Lester said he is not a politically active, just an informed and concerned citizen who is not very pleased about being on the hook for $20 million to extricate the city from the OUC contract.
“I have no personal vendetta against any of the parties involved in committing the City of Vero Beach to the OUC contract; however, I do have an issue with putting 20 million taxpayer dollars at risk. I only bring this to your attention now because no one seems to remember who instigated the penalty clause ... I call that convenient memory. It seems too many bureaucrats these days are cavalier with our tax dollars,” Lester concluded his email to Vero Beach 32963.
Many have speculated that the idea for the penalty originated with the protectionist city staff or with the consultants from Boston, or even with the Florida Municipal Electric Association lobbyists. Fromang said she does not recall any conversations with staff or consultants that focused on preventing the sale of the electric utility by inserting a large default penalty.

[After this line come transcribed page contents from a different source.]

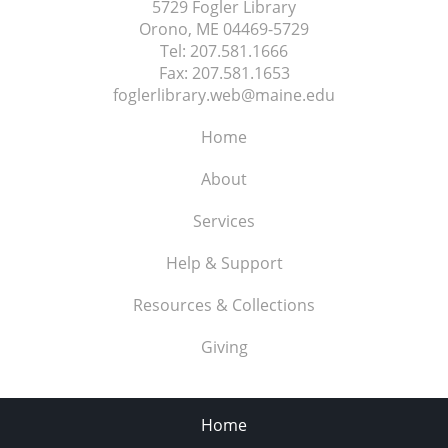
5729 Fogler Library
Orono, ME
04469-5729
Tel:
207.581.1666
Fax:
207.581.1653
foglerlibrary.web@maine.edu
Home
About
Services
Help & Support
Resources & Collections
Giving
Home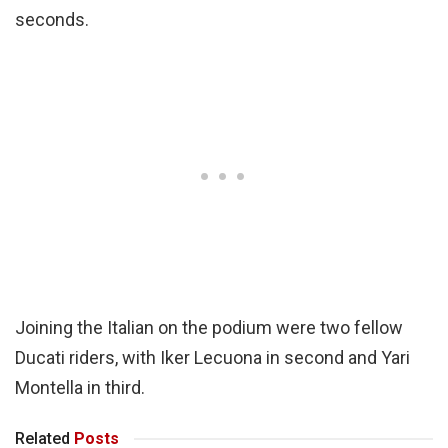
seconds.
Joining the Italian on the podium were two fellow
Ducati riders, with Iker Lecuona in second and Yari
Montella in third.
Related
Posts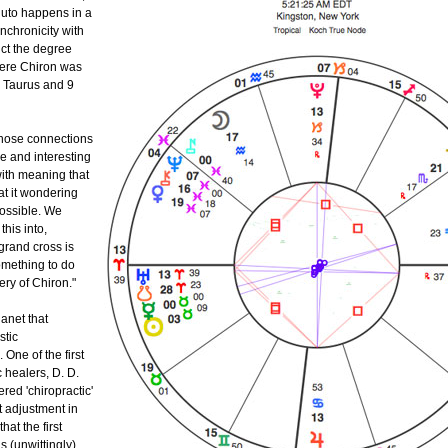
uto happens in a
nchronicity with
ct the degree
ere Chiron was
3 Taurus and 9
 those connections
ge and interesting
with meaning that
at it wondering
possible. We
this into,
grand cross is
omething to do
ery of Chiron."
lanet that
stic
One of the first
 healers, D. D.
red 'chiropractic'
st adjustment in
hat the first
 (unwittingly)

Fromang said the allegation of a poison pill to keep Vero in the electric business has been proven wrong by the city’s actions in going forward with the sale to FPL despite the penalty. “Obviously that’s not true because they are intending to default,” she said.
The penalties in the contract were put there to protect both parties, Fromang said, asserting that such penalties, even very large ones, are standard.
Prior to the March 12 referendum, Fromang stood behind the podium with a handful of former elected officials who spoke against the sale to FPL. Among them were her colleagues Sabe Abell, Bill Fish and Ken Daige who also voted for the OUC deal. Fromang would not say directly that she is against the sale, but she said of the utility, “I don’t want to hand it over, just give it away.”
Lester came forward prior to, not in response to, the Vero Beach City Council’s decision last Tuesday night to ask the FDLE to investigate matters surrounding the OUC contract. He did not take the statements made to Vero Beach 32963 lightly. Instead, he mulled over his statement very carefully and thoughtfully and even consulted with his family attorney first.
If necessary, Lester said he is willing to tell what he heard Fromang say under oath. Should there be a full-fledged state investigation of the OUC contract, Lester said he would feel it is his civic duty to cooperate.
"If I got deposed it would be my duty, I would have to say what I heard, but I have no dog in this hunt" Lester said in a telephone conversation.